### Problem description
Reproduce every line of each listing below word for word, keeping the original line breaks.

****

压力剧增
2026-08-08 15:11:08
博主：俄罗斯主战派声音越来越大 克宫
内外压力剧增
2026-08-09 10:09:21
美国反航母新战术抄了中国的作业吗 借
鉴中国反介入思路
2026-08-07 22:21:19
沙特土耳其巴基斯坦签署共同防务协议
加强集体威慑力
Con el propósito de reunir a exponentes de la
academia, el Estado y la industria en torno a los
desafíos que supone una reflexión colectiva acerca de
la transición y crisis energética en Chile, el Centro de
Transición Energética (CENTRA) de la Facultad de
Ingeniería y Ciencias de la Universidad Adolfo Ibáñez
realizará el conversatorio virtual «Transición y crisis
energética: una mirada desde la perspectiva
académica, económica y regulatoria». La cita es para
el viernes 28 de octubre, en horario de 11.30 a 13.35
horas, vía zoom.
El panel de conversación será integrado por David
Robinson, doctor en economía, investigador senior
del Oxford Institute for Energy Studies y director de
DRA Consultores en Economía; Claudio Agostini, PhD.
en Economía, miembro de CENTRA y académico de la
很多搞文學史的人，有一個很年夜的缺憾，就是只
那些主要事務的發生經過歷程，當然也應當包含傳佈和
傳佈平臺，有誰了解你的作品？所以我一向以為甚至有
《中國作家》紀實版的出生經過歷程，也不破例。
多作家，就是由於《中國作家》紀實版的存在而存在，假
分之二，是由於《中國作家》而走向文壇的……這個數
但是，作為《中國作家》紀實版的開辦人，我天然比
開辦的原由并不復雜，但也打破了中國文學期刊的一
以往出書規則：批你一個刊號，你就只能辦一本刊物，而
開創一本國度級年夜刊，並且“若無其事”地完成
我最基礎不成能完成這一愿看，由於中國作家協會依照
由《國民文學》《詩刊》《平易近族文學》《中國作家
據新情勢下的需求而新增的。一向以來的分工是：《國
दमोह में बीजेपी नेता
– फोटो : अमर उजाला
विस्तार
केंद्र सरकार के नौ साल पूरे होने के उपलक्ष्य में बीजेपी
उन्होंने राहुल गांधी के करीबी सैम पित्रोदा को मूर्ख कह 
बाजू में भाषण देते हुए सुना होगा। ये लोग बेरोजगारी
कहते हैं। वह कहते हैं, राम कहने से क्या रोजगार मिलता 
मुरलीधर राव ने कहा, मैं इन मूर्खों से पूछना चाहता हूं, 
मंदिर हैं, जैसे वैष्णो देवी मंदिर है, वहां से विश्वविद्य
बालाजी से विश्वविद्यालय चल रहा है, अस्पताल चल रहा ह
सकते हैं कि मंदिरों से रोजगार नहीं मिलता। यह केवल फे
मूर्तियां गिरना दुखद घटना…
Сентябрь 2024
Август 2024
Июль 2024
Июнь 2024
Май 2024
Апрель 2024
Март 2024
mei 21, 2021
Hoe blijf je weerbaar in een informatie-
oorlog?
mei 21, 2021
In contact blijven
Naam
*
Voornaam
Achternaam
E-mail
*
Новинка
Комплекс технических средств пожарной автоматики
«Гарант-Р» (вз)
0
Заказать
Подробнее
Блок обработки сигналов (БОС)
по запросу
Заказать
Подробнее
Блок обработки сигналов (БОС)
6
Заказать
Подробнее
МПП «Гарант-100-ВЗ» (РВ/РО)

****

### Written solution
压力剧增
2026-08-08 15:11:08
博主：俄罗斯主战派声音越来越大 克宫
内外压力剧增
2026-08-09 10:09:21
美国反航母新战术抄了中国的作业吗 借
鉴中国反介入思路
2026-08-07 22:21:19
沙特土耳其巴基斯坦签署共同防务协议
加强集体威慑力
Con el propósito de reunir a exponentes de la
academia, el Estado y la industria en torno a los
desafíos que supone una reflexión colectiva acerca de
la transición y crisis energética en Chile, el Centro de
Transición Energética (CENTRA) de la Facultad de
Ingeniería y Ciencias de la Universidad Adolfo Ibáñez
realizará el conversatorio virtual «Transición y crisis
energética: una mirada desde la perspectiva
académica, económica y regulatoria». La cita es para
el viernes 28 de octubre, en horario de 11.30 a 13.35
horas, vía zoom.
El panel de conversación será integrado por David
Robinson, doctor en economía, investigador senior
del Oxford Institute for Energy Studies y director de
DRA Consultores en Economía; Claudio Agostini, PhD.
en Economía, miembro de CENTRA y académico de la
很多搞文學史的人，有一個很年夜的缺憾，就是只
那些主要事務的發生經過歷程，當然也應當包含傳佈和
傳佈平臺，有誰了解你的作品？所以我一向以為甚至有
《中國作家》紀實版的出生經過歷程，也不破例。
多作家，就是由於《中國作家》紀實版的存在而存在，假
分之二，是由於《中國作家》而走向文壇的……這個數
但是，作為《中國作家》紀實版的開辦人，我天然比
開辦的原由并不復雜，但也打破了中國文學期刊的一
以往出書規則：批你一個刊號，你就只能辦一本刊物，而
開創一本國度級年夜刊，並且“若無其事”地完成
我最基礎不成能完成這一愿看，由於中國作家協會依照
由《國民文學》《詩刊》《平易近族文學》《中國作家
據新情勢下的需求而新增的。一向以來的分工是：《國
दमोह में बीजेपी नेता
– फोटो : अमर उजाला
विस्तार
केंद्र सरकार के नौ साल पूरे होने के उपलक्ष्य में बीजेपी
उन्होंने राहुल गांधी के करीबी सैम पित्रोदा को मूर्ख कह 
बाजू में भाषण देते हुए सुना होगा। ये लोग बेरोजगारी
कहते हैं। वह कहते हैं, राम कहने से क्या रोजगार मिलता 
मुरलीधर राव ने कहा, मैं इन मूर्खों से पूछना चाहता हूं, 
मंदिर हैं, जैसे वैष्णो देवी मंदिर है, वहां से विश्वविद्य
बालाजी से विश्वविद्यालय चल रहा है, अस्पताल चल रहा ह
सकते हैं कि मंदिरों से रोजगार नहीं मिलता। यह केवल फे
मूर्तियां गिरना दुखद घटना…
Сентябрь 2024
Август 2024
Июль 2024
Июнь 2024
Май 2024
Апрель 2024
Март 2024
mei 21, 2021
Hoe blijf je weerbaar in een informatie-
oorlog?
mei 21, 2021
In contact blijven
Naam
*
Voornaam
Achternaam
E-mail
*
Новинка
Комплекс технических средств пожарной автоматики
«Гарант-Р» (вз)
0
Заказать
Подробнее
Блок обработки сигналов (БОС)
по запросу
Заказать
Подробнее
Блок обработки сигналов (БОС)
6
Заказать
Подробнее
МПП «Гарант-100-ВЗ» (РВ/РО)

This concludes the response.